EVERETT — For Aly Raisman, the 2012 Olympic Games were an experience that would be hard to top.
Still, four years later she is willing to try.
The 21-year-old Raisman, in Everett for this weekend’s Pacific Rim Championships, was the captain of the United States women’s gymnastics team at the London Olympics. She not only helped the Americans win the team gold medal, she also won the gold medal in the floor exercise and added a bronze medal on the balance beam, making her the most decorated U.S. gymnast at the Games.
Given her success in London, and likewise given that a woman in her 20s is often on the downside of her gymnastics career, Raisman could easily have opted for a post-Olympics retirement, just as 2012 teammates Jordyn Wieber, Kyla Ross and McKayla Maroney did — all of them younger than Raisman.
But the love of her sport and the lure of another Olympic dream pulled Raisman back, as she explained on Thursday.
“I always felt like I wasn’t done yet,” she said before a team workout at Xfinity Arena. “I still love gymnastics and I think you should always follow your heart, so I figured why not?”
Raisman, who lives in Needham, Massachusetts, took a year off after the Olympics, “and it was the mental break I needed,” she said. “But after that year I still felt like I wanted to come back. I didn’t want to look back (in later years) and wonder, what if? So I decided to give it another go.”
Being an Olympian in 2012 and coming home with three medals “was the most amazing experience ever. We all worked so hard and we all were able to come together as a team. And to win the team gold medal with my teammates … words really can’t describe it.”
So she is back and her chances of being a 2016 Olympian are good, though hardly certain. Other top candidates for the five-member Rio de Janeiro team include 2012 Olympic all-around champion Gabby Douglas (she is not in Everett, having been in other recent competitions), three-time defending world all-around champion Simone Biles, and other up-and-coming youngsters.
As Martha Karolyi, coordinator for the U.S. women’s national team, explained on Thursday, “Nobody at this moment is on the team. It’s a very open field. We have a selection process going on (leading up to the U.S. Trials), and then from the Trials the decision will be taken to who will be making the team, five girls and three replacement alternates.”
Raisman and Douglas are both bidding to be the first women named to consecutive U.S. Olympic teams since Amy Chow and Dominique Dawes in 1996 and 2000.
It is, Karolyi said, “not an easy road and very few people are able to repeat two Olympics successfully in a row. But it looks like Aly is an extremely ambitious person.

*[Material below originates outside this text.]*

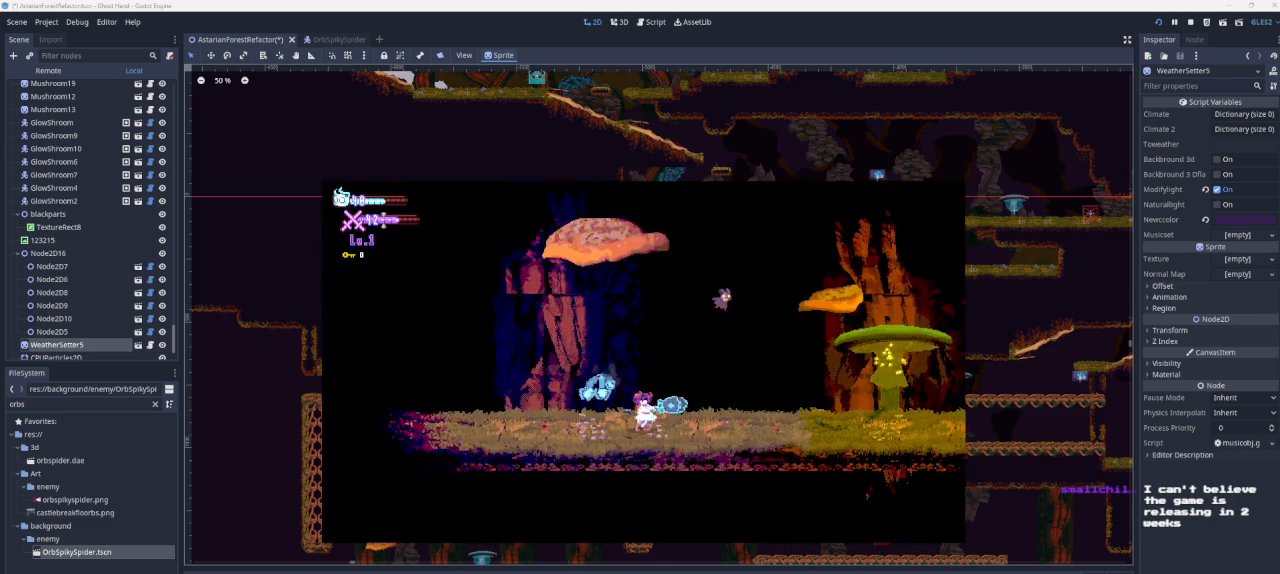
{"buttons": ["CROSS"], "left_stick": "right", "right_stick": "center", "events": [[100, "CROSS", "down"], [367, "CROSS", "up"], [467, "CROSS", "down"]]}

She really loves gymnastics, so she understands very much what it takes to get to the level to make the Olympic team. … She is definitely focused on her training, and I think she has a great chance to be not only on the Olympic team, but to be successful and to repeat some of the results that she had (in London).”
Her personal coach, Mihai Brestyan from Brestyan’s American Gymnastics Club in Burlington, Massachusetts, said the challenge for Raisman is that “she already has a name and everybody wants a piece (of her).” Due to the many distractions “it’s hard for me. … I’ve tried in the three years she’s come back to minimize all that. Before London I protected her. Kind of build a fence (around her) and limit her time. When it’s really necessary you let her go, but other than that you protect her.”
Going forward, he went on, “we have Simone Biles coming up and she’s the best right now, even though we’re trying to catch up with her. But the first goal (for Raisman) is to get back on the team and to support the team the best we can. If it happens that she gets to the finals, then we try to do the best we can and if she can win, that’s great. But the most important thing is to have that team medal. That’s our goal right now.”
And if sheer willpower is worth anything, Raisman is a good bet to be in Rio de Janeiro. Steve Penny, the president/CEO of USA Gymnastics, calls her “one of most determined people I’ve ever met in my entire life. She knows what it takes. And she’s tenacious. I don’t think people really know how tenacious a competitor she is.
“It’s hard for an athlete to do what Aly is doing,” Penny said. “It’s very difficult to hold onto world-class form four years after you did so well at the Olympic Games. But Aly knows exactly what it’s going to take and I’m just so proud of her. She’s been able to get her body back in shape and her head back in shape. She’s entirely committed.”
She is, he added, “just such a special person.”
Raisman, playfully nicknamed “Grandma” by her good friend Biles, has no idea what the coming months will bring. But having experienced one dream in London four years ago, she is willing to imagine a similar dream unfolding this summer.
The chance to do something special in Rio de Janeiro “would obviously be amazing,” she said. “And that’s why I came back to gymnastics. I want to make another Olympic team because there’s really nothing like it. There’s nothing like representing your country.”
Being on the U.S. team again “would mean a lot to me, and that’s obviously why I’m working so hard every day. That’s why we’re all working out so hard. We’re all hoping we can be on that team.”